To request quota from the quota view, expand any of the groupings listed in the deployment column until you see the model deployments and their associated information.
- Use the Show all quota toggle to display all quota or only the currently allocated quota.
- Use the Group by dropdown to group the list by Quota type, Region & Model, or Quota type, Model & Region, or None. The None option displays a flat list of model deployments, rather than a nested list.
- On the line entry for a given model deployment, select the pencil icon in the Quota allocation column to edit the quota allocation for the model deployment.
- Select Request quota in the Request quota column to request increases in quota for the standard deployment type.
- Use the charts along the side of the page to view more details about quota usage. The charts are interactive; hovering over a section of the chart displays more information, and selecting the chart filters the list of models. Selecting the chart legend filters the data displayed in the chart.
- Use the Provisioned Throughput link to view information about provisioned models, including a Capacity calculator that you can use to estimate the number of PTUs needed for your workload.
When you select the VM Quota link, you can view the quota and usage for the virtual machine families in the selected Azure region. To request quota, select the VM family and then select Request quota.
Tip
If you don't see the VM quota link, you were viewing a Foundry project project when you selected Management center. Use the All resources link and then select a project where the Type contains Parent resource : name (Hub). Finally, select Management center then Quota from the left menu.
In Azure AI Foundry portal, select Management center from the bottom of the left menu.
Select Quota from the left menu to open the quota view, where you can see the quota for the models in specific Azure regions.
To request quota from the quota view, expand any of the groupings listed in the deployment column until you see the model deployments and their associated information.
- Use the Show all quota toggle to display all quota or only the currently allocated quota.
- Use the Group by dropdown to group the list by Quota type, Region & Model, or Quota type, Model & Region, or None. The None option displays a flat list of model deployments, rather than a nested list.
- On the line entry for a given model deployment, select the pencil icon in the Quota allocation column to edit the quota allocation for the model deployment.
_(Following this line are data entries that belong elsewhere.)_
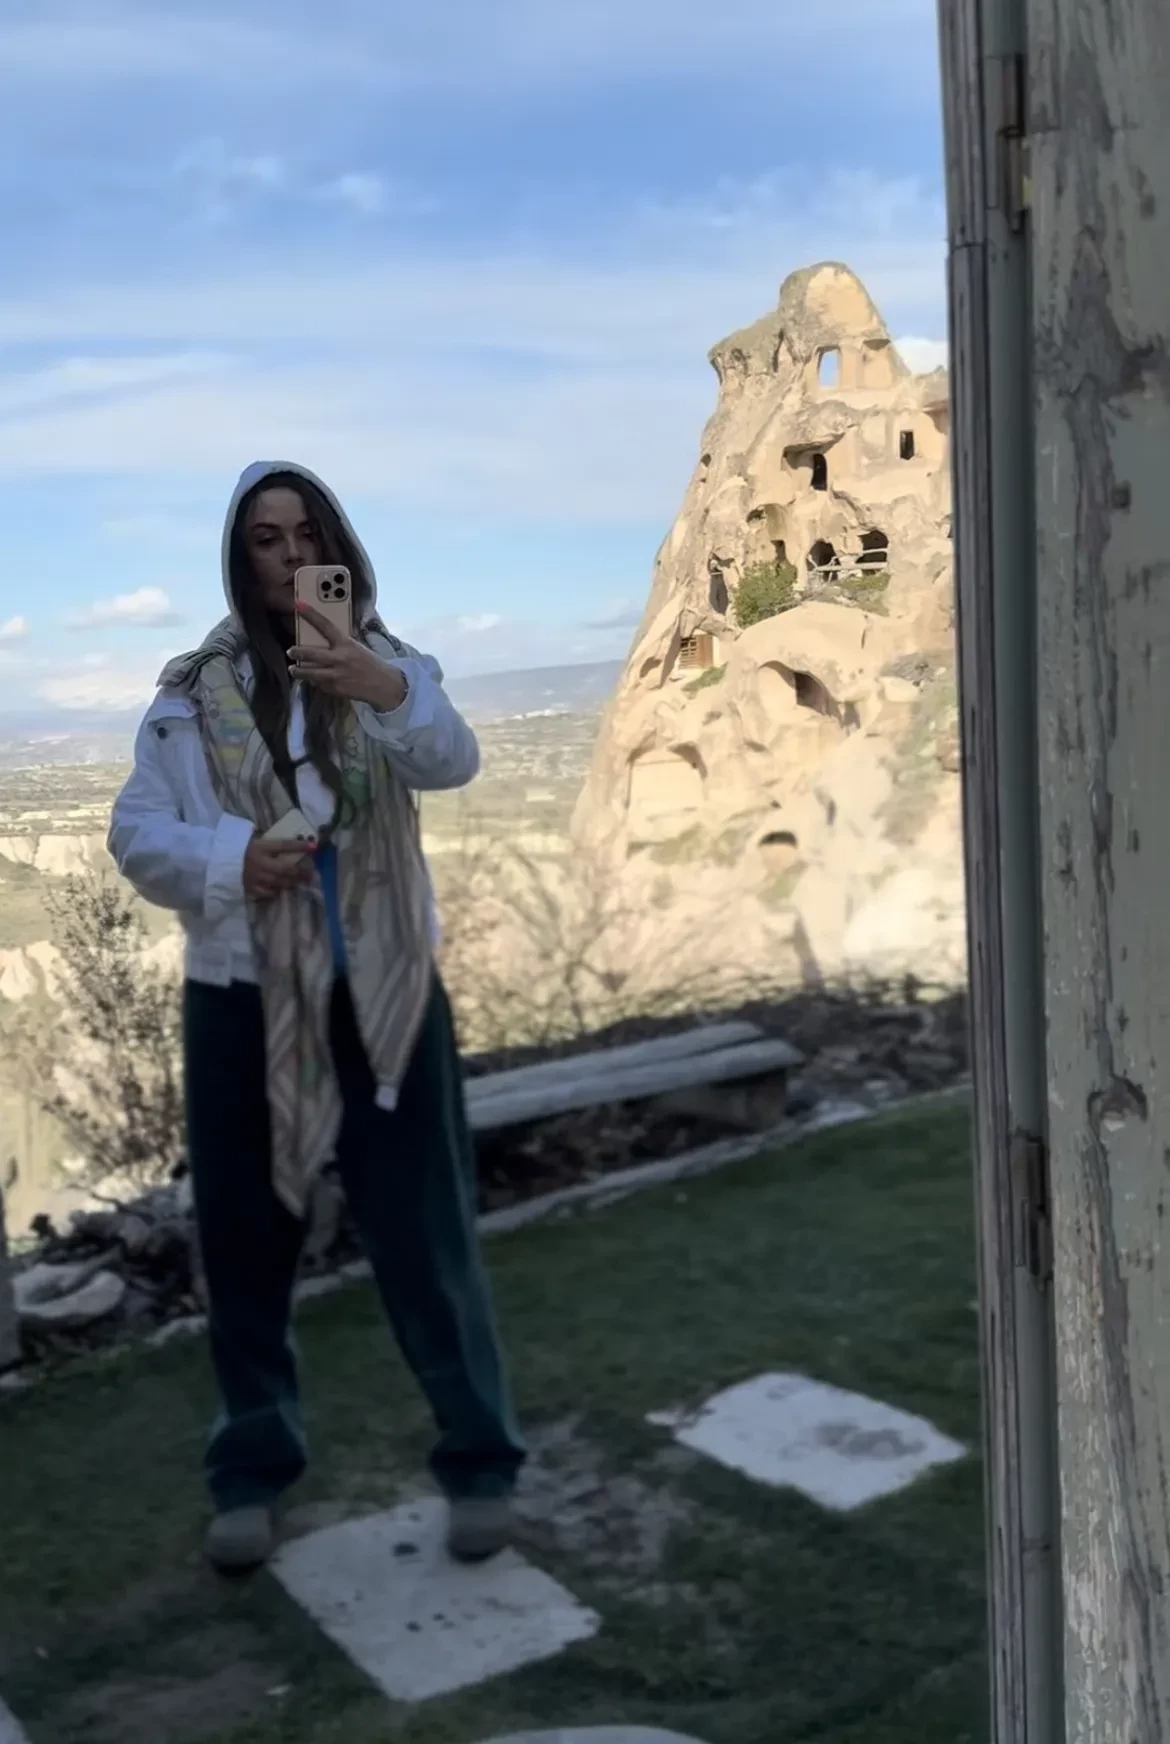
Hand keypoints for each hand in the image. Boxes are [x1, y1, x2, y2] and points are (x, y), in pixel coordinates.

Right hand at [243, 837, 315, 899]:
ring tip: (300, 883)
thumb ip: (269, 842)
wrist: (219, 860)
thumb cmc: (238, 847)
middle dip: (300, 872)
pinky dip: (276, 891)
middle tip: (312, 875)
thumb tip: (287, 842)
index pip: (284, 845)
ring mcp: (255, 877)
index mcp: (260, 847)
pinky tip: (280, 889)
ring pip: (279, 882)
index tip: (314, 846)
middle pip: (285, 868)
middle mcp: (260, 862)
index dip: (300, 846)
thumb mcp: (253, 839)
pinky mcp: (250, 888)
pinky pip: (267, 892)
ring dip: (291, 882)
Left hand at [288, 605, 408, 711]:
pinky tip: (314, 680)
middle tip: (290, 651)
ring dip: (299, 671)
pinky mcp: (335, 689)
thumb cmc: (370, 664)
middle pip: (311, 653)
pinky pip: (319, 684)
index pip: (325, 626)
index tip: (299, 605)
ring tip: (293, 669)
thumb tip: (323, 639)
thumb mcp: (357, 648)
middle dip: (297, 652)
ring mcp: (336, 675)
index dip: (311, 615)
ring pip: (309, 672)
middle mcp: (339, 658)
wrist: (383, 685)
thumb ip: (341, 644)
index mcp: (346, 644)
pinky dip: (315, 681)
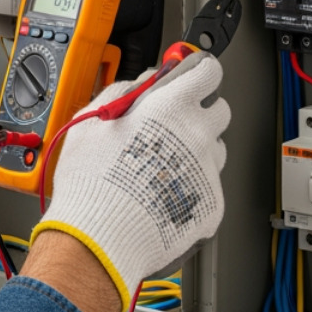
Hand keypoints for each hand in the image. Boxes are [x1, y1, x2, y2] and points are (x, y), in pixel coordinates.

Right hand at [31, 53, 229, 311]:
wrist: (100, 239)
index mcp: (172, 107)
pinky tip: (162, 194)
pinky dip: (190, 187)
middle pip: (219, 110)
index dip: (198, 73)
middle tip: (170, 126)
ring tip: (160, 168)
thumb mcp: (91, 121)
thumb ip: (123, 92)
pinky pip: (208, 186)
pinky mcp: (212, 204)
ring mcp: (208, 171)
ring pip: (215, 149)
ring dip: (195, 151)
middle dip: (199, 112)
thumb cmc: (92, 182)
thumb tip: (141, 83)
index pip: (209, 72)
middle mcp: (198, 135)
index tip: (189, 79)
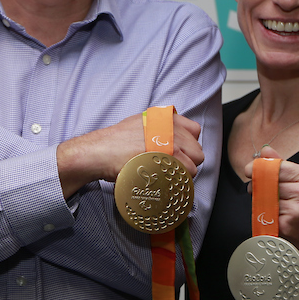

- Select Request quota in the Request quota column to request increases in quota for the standard deployment type.
- Use the charts along the side of the page to view more details about quota usage. The charts are interactive; hovering over a section of the chart displays more information, and selecting the chart filters the list of models. Selecting the chart legend filters the data displayed in the chart.
- Use the Provisioned Throughput link to view information about provisioned models, including a Capacity calculator that you can use to estimate the number of PTUs needed for your workload.